In the NFL, the ban states that a horse-collar tackle is an open-field tackle in which a defender uses the shoulder pads or jersey to immediately bring a ball carrier down. The term "open field" means that horse-collar tackles committed near the line of scrimmage will be allowed.

In the NCAA, beginning in 2024, there is no “open field” requirement. Therefore, the college horse-collar rule “applies to a ball carrier, including a potential passer, who is inside the tackle box.” NCAA Football Rule 9-1-15.

==Punishment==
In the NFL, the horse-collar tackle results in a 15-yard personal foul penalty and an automatic first down. The penalty is assessed as if it were a dead ball foul if the opposing offense gains yards. It will often also result in a league-imposed fine on the player. Roy Williams was the first player suspended for repeated violations of the rule. The one-game suspension was given following a horse-collar tackle on Philadelphia Eagles quarterback Donovan McNabb that occurred on December 16, 2007, and it was Williams' third violation of the rule of the 2007 season.

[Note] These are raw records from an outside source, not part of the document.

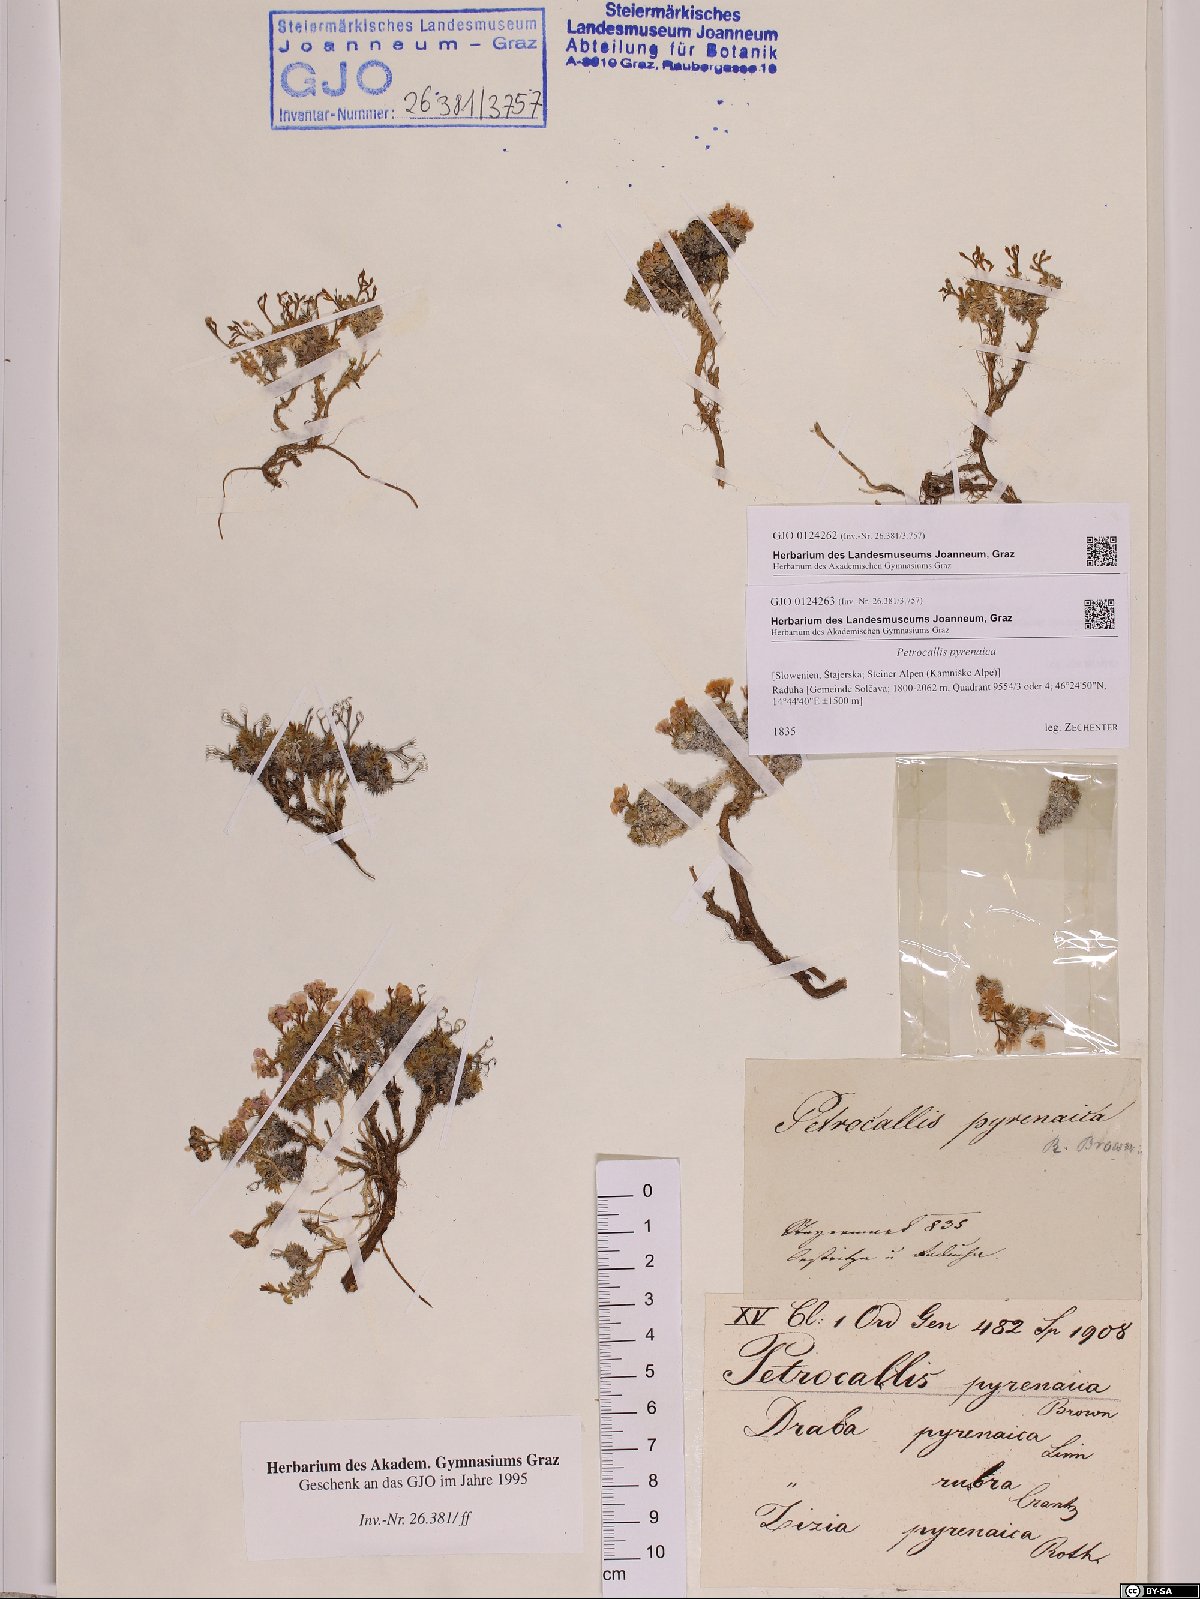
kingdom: Plantae
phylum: Tracheophyta
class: Magnoliopsida
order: Brassicales
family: Brassicaceae
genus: Petrocallis
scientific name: Petrocallis pyrenaica
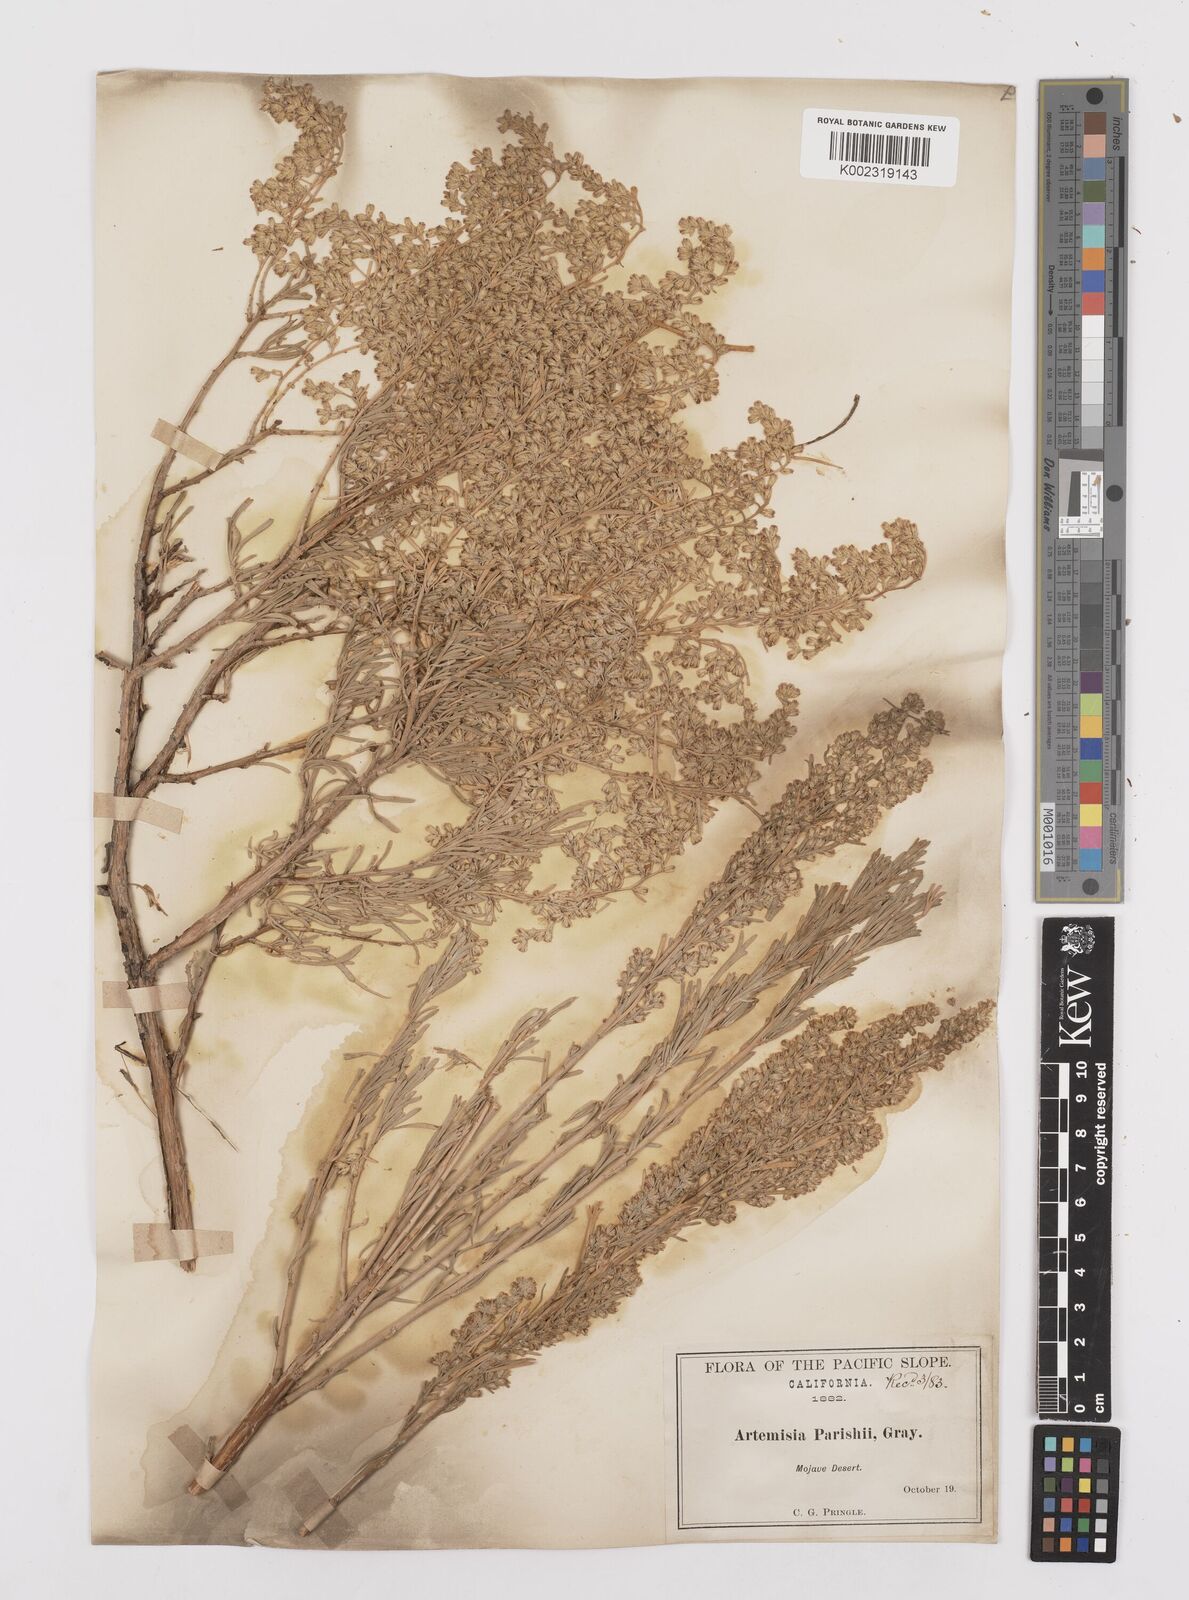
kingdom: Plantae
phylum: Tracheophyta
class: Magnoliopsida
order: Asterales
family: Asteraceae
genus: Artemisia
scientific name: Artemisia tridentata
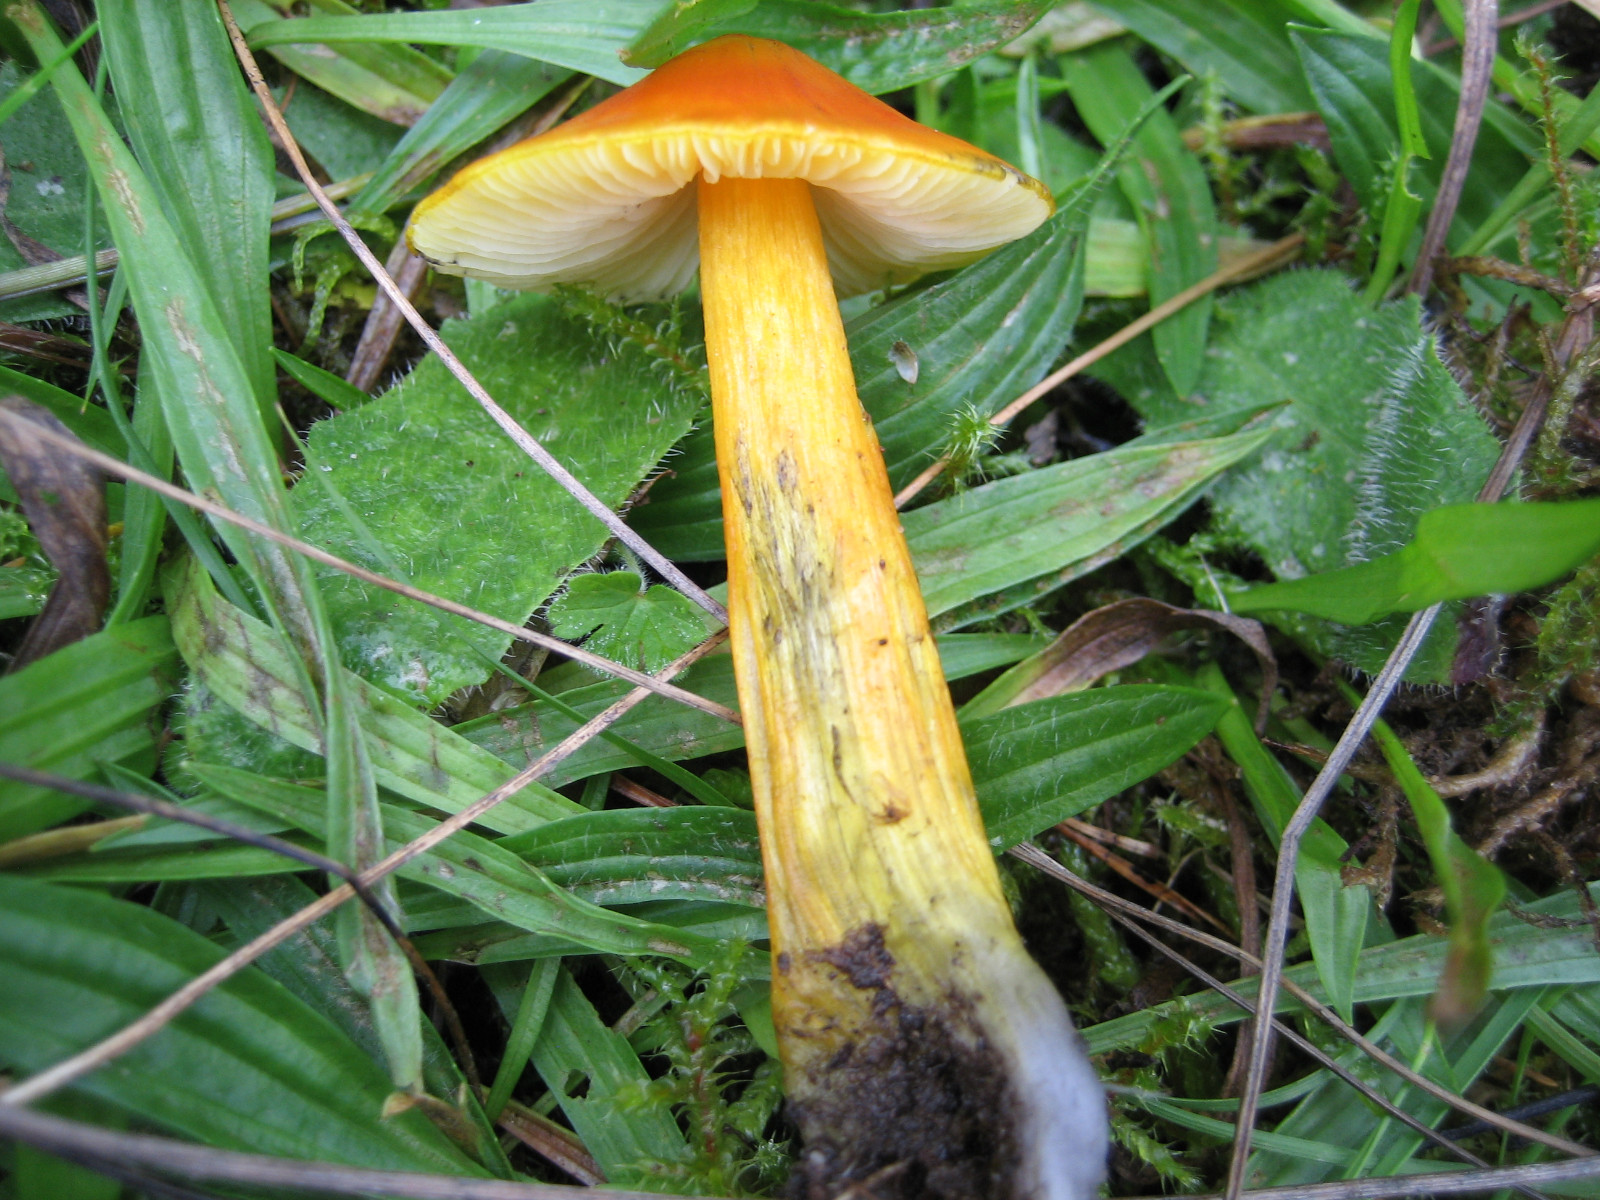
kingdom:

The tackle was made illegal in the CFL and the NFL in 2005 and for the 2007 season for CFL. The horse collar tackle was legal through the 2007–2008 season in college football but was banned by the NCAA after criticism from pundits and coaches for the 2008–2009 season as part of a package that adopted several NFL rules into the college game.

The National Federation of State High School Associations added a penalty for horse-collar tackles for the 2009 season. It was outlawed a year earlier in Massachusetts, which played by NCAA rules until 2018, and Texas, which still uses the NCAA rule book with modifications approved by the University Interscholastic League.